One of the points is the restoration of the heading. As it seems from the photograph, the now lost fragment had the top of the panel. We should thus exclude a formulation strictly analogous with that of most other items beginning with 'The nomophylakes under priest So-and-so', which takes two lines and does not allow for the actual ending of our l. 1. The most plausible seems that the word nomophylakes was absent from a shorter heading, explicited in the verse as its climax. The stone-cutter might have begun with the traditional formulation and changed his mind, which would explain the rasura at line 1. If we allow this only line for the mention of the eponymous priest, we should have then nine nomophylakes (anyway not ten, as Peek wrote). Nine is the exact amount prescribed in Ptolemy's diagramma (IGCyr0108002, l. 32), and they actually amount to nine in IRCyr2020 C.95, whereas in other dedications only six or seven are mentioned. Analogous changes occurred with the ephori during the late Hellenistic and early Roman times.

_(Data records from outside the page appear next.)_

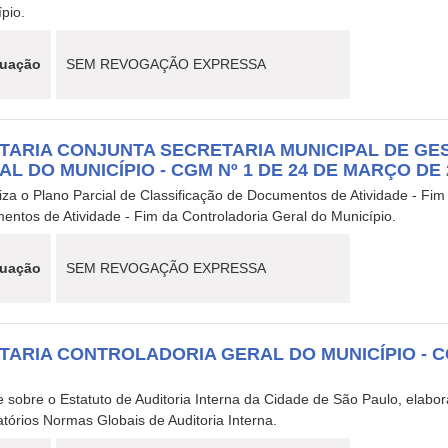
pio.
tuação
SEM REVOGAÇÃO EXPRESSA
TARIA CONJUNTA SECRETARIA MUNICIPAL DE GE
AL DO MUNICÍPIO - CGM Nº 1 DE 24 DE MARÇO DE 
liza o Plano Parcial de Classificação de Documentos de Atividade - Fi
entos de Atividade - Fim da Controladoria Geral do Município.
tuação
SEM REVOGAÇÃO EXPRESSA
TARIA CONTROLADORIA GERAL DO MUNICÍPIO - C
4
e sobre o Estatuto de Auditoria Interna da Cidade de São Paulo, elab
tórios Normas Globais de Auditoria Interna.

This panel, quite similar to the others of the series, was intented for insertion on a wall under an image, either painted or sculpted, or on a statue base. At l. 12 the word ἄγαλμα in the traditional formula with περικαλλές closing a verse-line should have the traditional Homeric meaning 'pleasant gift'. However it has probably also the later and more restricted meaning of 'statue of a divinity'. In the above text, the mention of a 'statue' was certainly subaudible, as in most dedications.
Although Peek's restorations surely reflect the general meaning, we do not consider them as the only possibility. In that view, we leave open the case of the last word, which might also be for example at the genitive.
The two names at ll. 9-10 were erroneously registered as from the fourth century BC in Fraser – Matthews 1987, pp. 2, 207.
Metrical analysis: two hexametric endings belonging respectively to the hexameter and the pentameter of an elegiac couplet.